An example involving concepts might be to say that while the concepts "species of animal that has a heart" and "species of animal that has kidneys" are coextensive, we cannot substitute one expression for the other in modal contexts. A trivial example would be that it is true that "necessarily all animals with hearts have hearts", but not true that "necesarily all animals with kidneys have hearts".

These examples can be stated without reference to possible worlds, but introducing talk of PWs can help to make things clear. We might say that in the actual world, the number of planets is 8, but in some other PW it is less. But 8 is greater than 7 in all normal PWs. Likewise, we can say that in the actual world all and only those animal species with hearts have kidneys, but in some other PWs they do not.

The last part of your question is oddly worded, since if we remove the modal operators from MPL, then we don't have modal logic any more, just the underlying logic. If you are asking whether intensionality is present in the fundamental features of classical logic, then while the logic itself is extensional, we typically distinguish intension from extension when understanding the meaning of names and predicates.
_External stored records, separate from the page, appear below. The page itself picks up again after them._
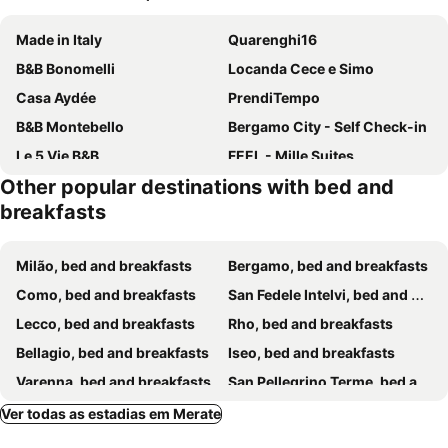
Made in Italy
Quarenghi16
B&B Bonomelli
Locanda Cece e Simo
Casa Aydée
PrendiTempo
B&B Montebello
Bergamo City - Self Check-in
Le 5 Vie B&B
FEEL - Mille Suites
Other popular destinations with bed and
B&B da Jordan
BED and BIKE - BERGAMO Dream House
breakfasts
Bergamum F.L.
La Maison
Il Castello Di Venere
Rooms Via Diaz
Milão, bed and breakfasts
Bergamo, bed and breakfasts
B&B Santa Lucia
SoloSonno
Como, bed and breakfasts
San Fedele Intelvi, bed and breakfasts
BG Stay
Bergamo Automatic Rooms Self check-in
Lecco, bed and breakfasts
Rho, bed and breakfasts
B&B Il Torchio
B&B Valle D'Astino
Bellagio, bed and breakfasts
Iseo, bed and breakfasts
Relais Dei Mandorli
Al Glicine
Varenna, bed and breakfasts
San Pellegrino Terme, bed and breakfasts
B&B Borfuro
Bergamo Inn 15
Azzano San Paolo, bed and breakfasts
Rozzano, bed and breakfasts
Ver todas as estadias em Merate
Il Borgo del Castello
Palazzo Novecento
Varese, bed and breakfasts
Faggeto Lario, bed and breakfasts
B&B La Casa Di Campagna
Palazzo Porta Picta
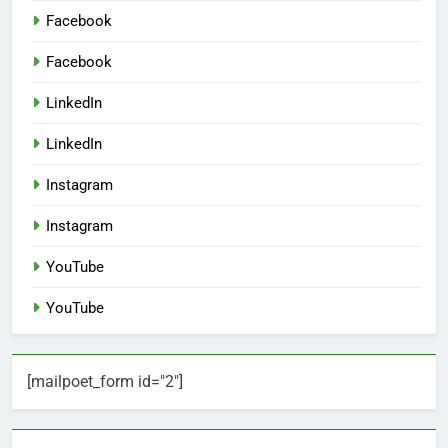
Facebook
Facebook
LinkedIn
LinkedIn
Instagram
Instagram
YouTube
YouTube
[mailpoet_form id="2"]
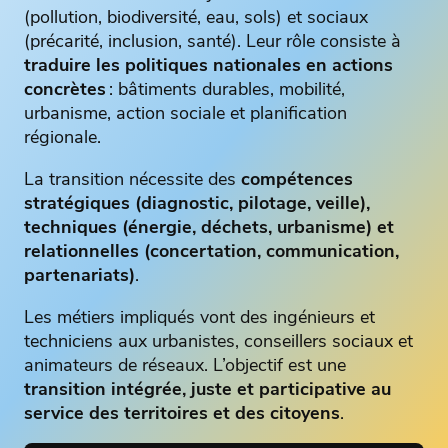
(pollution, biodiversité, eau, sols) et sociaux
(précarité, inclusion, santé). Leur rôle consiste à
traduire les politiques nationales en actions
concrètes
: bâtiments durables, mobilité,
urbanisme, action sociale et planification
régionale.
La transition nécessite des
compétences
stratégiques (diagnostic, pilotage, veille),
techniques (énergie, déchets, urbanisme) et
relationnelles (concertation, communication,
partenariats)
.
Les métiers impliqués vont des ingénieurs et
techniciens aux urbanistes, conseillers sociaux et
animateurs de réseaux. L’objectif est une
transition intégrée, juste et participative au
service des territoires et des citoyens
.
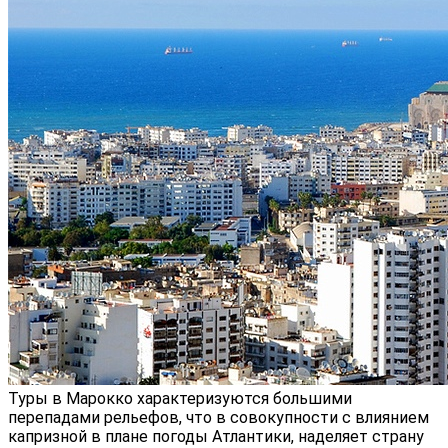
Туры в Марокко характеризуются большими
перепадами рельефов, что в совокупности с влиянием
капризной в плане погоды Атлантики, наделяет страну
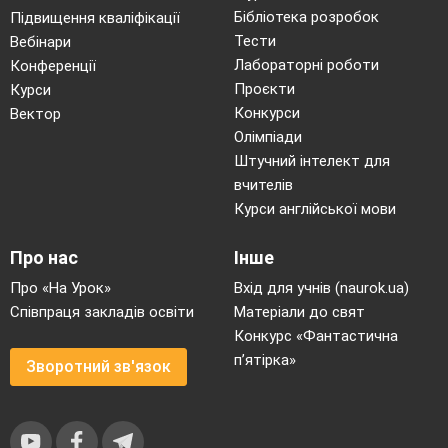
Бібліотека розробок
Підвищення кваліфікації
Тести
Вебінари
Лабораторні роботи
Конференції
Проєкти
Курси
Конкурси
Вектор
Олімпіади
Штучний інтелект для
вчителів
Курси англійської мови
Про нас
Інше
Про «На Урок»
Вхід для учнів (naurok.ua)
Співпраця закладів освіти
Матеріали до свят
Конкурс «Фантастична
п’ятірка»
Зворотний зв'язок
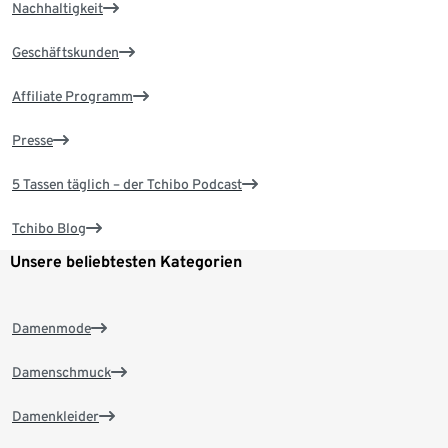
Nachhaltigkeit
Geschäftskunden
Affiliate Programm
Presse
5 Tassen täglich – der Tchibo Podcast
Tchibo Blog
Unsere beliebtesten Kategorien
Damenmode
Damenschmuck
Damenkleider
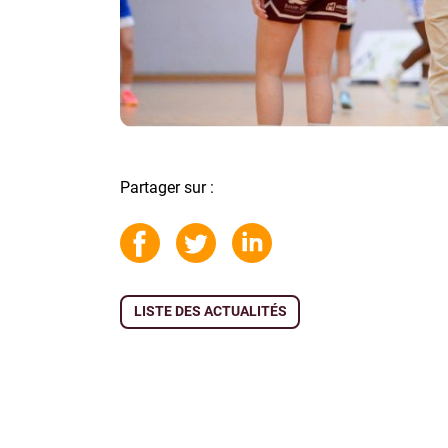
Partager sur :
LISTE DES ACTUALITÉS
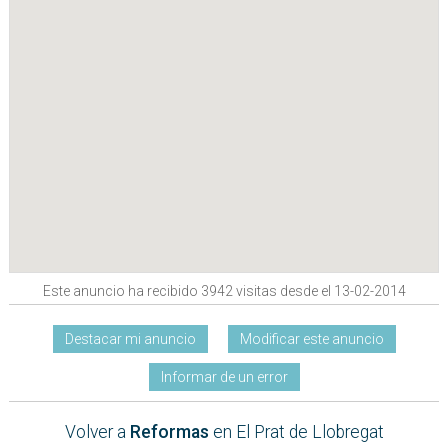
Este anuncio ha recibido 3942 visitas desde el 13-02-2014
Destacar mi anuncio
Modificar este anuncio
Informar de un error
Volver a
Reformas
en El Prat de Llobregat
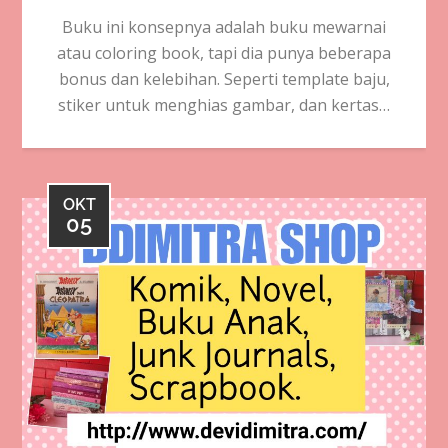
Buku ini konsepnya adalah buku mewarnai
atau coloring book, tapi dia punya beberapa
bonus dan kelebihan. Seperti template baju,
stiker untuk menghias gambar, dan kertas…
OKT
05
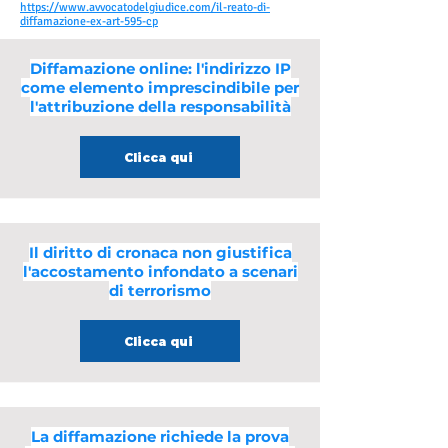
https://www.avvocatodelgiudice.com/il-reato-di-
diffamazione-ex-art-595-cp
Diffamazione online: l'indirizzo IP
come elemento imprescindibile per
l'attribuzione della responsabilità
Clicca qui
Il diritto di cronaca non giustifica
l'accostamento infondato a scenari
di terrorismo
Clicca qui
La diffamazione richiede la prova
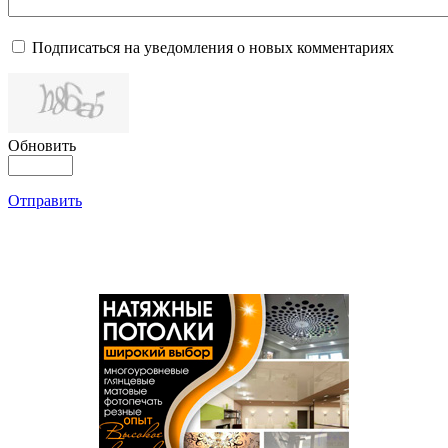
Подписаться на уведомления о новых комментариях
Обновить
Отправить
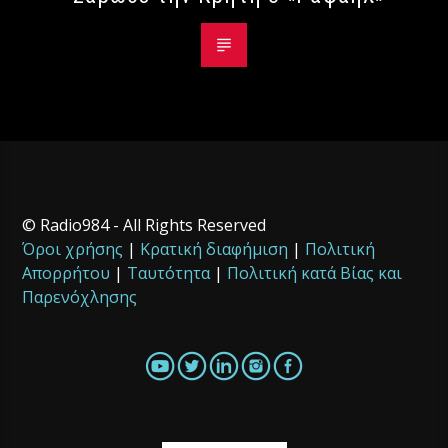
© Radio984 - All Rights Reserved
Όροι χρήσης
|
Κρατική διαφήμιση
|
Πολιτική
Απορρήτου
|
Ταυτότητα
|
Πολιτική κατά Βίας και
Παρενόχλησης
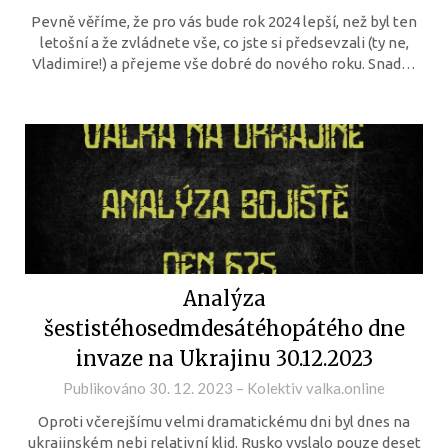
Pevně věříme, že pro vás bude rok 2024 lepší, než byl ten
letošní a že zvládnete vše, co jste si předsevzali (ty ne,
Vladimire!) a přejeme vše dobré do nového roku. Snad…
Analýza
šestistéhosedmdesátéhopátého dne
invaze na Ukrajinu 30.12.2023
Publikováno
30. 12. 2023
–
Kolektiv valka.online
Oproti včerejšímu velmi dramatickému dni byl dnes na
ukrajinském nebi relativní klid. Rusko vyslalo pouze deset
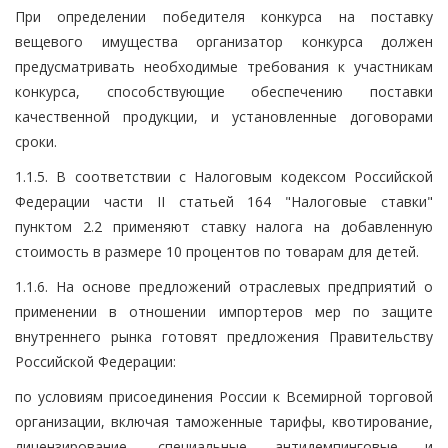
При определении победителя конкурса на поставку
вещевого имущества организатор конкурса должен
предусматривать необходимые требования к участникам
конкурса, способствующие обеспечению поставки
качественной продукции, и установленные договорами
сроки.
1.1.5. В соответствии с Налоговым кодексом Российской
Федерации части II статьей 164 "Налоговые ставки"
пунктом 2.2 применяют ставку налога на добавленную
стоимость в размере 10 процентов по товарам для детей.
1.1.6. На основе предложений отраслевых предприятий о
применении в отношении импортеров мер по защите
внутреннего рынка готовят предложения Правительству
Российской Федерации:
по условиям присоединения России к Всемирной торговой
организации, включая таможенные тарифы, квотирование,
лицензирование, специальные антидемпинговые и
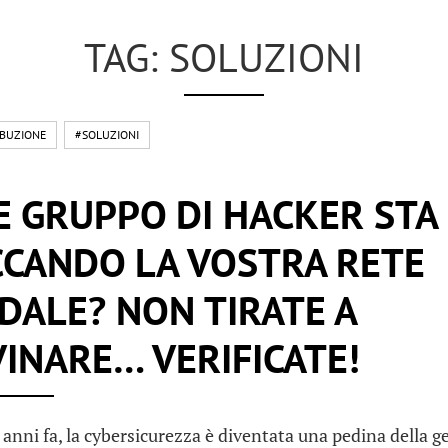
TAG: SOLUZIONI
IBUZIONE
#SOLUZIONI
 GRUPPO DI HACKER STA
CCANDO LA VOSTRA RETE
DALE? NON TIRATE A
INARE… VERIFICATE!
 anni fa, la cybersicurezza è diventata una pedina della ge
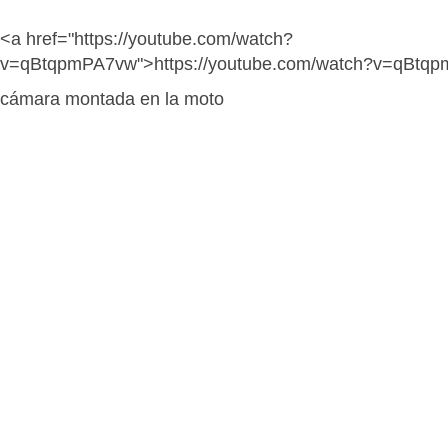
<a href="https://youtube.com/watch?
v=qBtqpmPA7vw">https://youtube.com/watch?v=qBtq
cámara montada en la moto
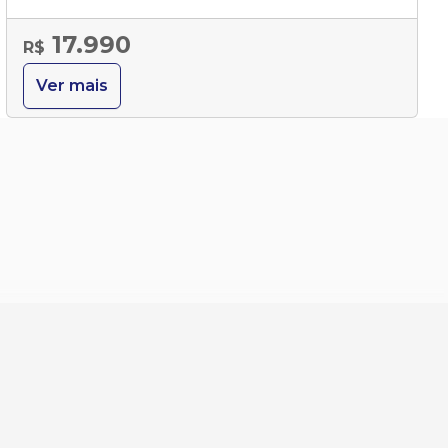
17.990
R$
Ver mais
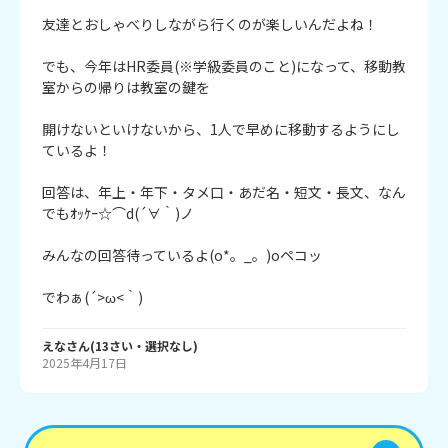
友達とおしゃべりしながら行くのが楽しいんだよね！

でも、今年はHR委員(※学級委員のこと)になって、移動教
室からの帰りは教室の鍵を

開けないといけないから、1人で早めに移動するようにし
ているよ！

回答は、年上・年下・タメ口・あだ名・短文・長文、なん
でもｵｯｹｰ☆⌒d(´∀｀)ノ

みんなの回答待っているよ(o*。_。)oペコッ

でわぁ(´>ω<｀)
えな
さん
(
13
さい・
選択なし
)
2025年4月17日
Following Frege, a name has a referent, which is the thing named, and a sense, which is how we recognise or identify or compute the referent. A predicate has a referent, which is its extension, and a sense, which is how we recognise or identify or compute an instance of the predicate.

So, "George Orwell" and "Eric Blair" share the same referent, but have a different sense. Likewise, "animal species with heart" and "animal species with kidneys" share the same referent, but have a different sense.

  • Thanks! My question is essentially about whether a logic that has all the semantic features of modal logic but without the modal operators (call this logic: pseudo-modal) would still be intesional. So, in this (pseudo-modal) logic, we would still have formulas evaluated per possible world, but we would not have any operators evaluated over all the accessible possible worlds.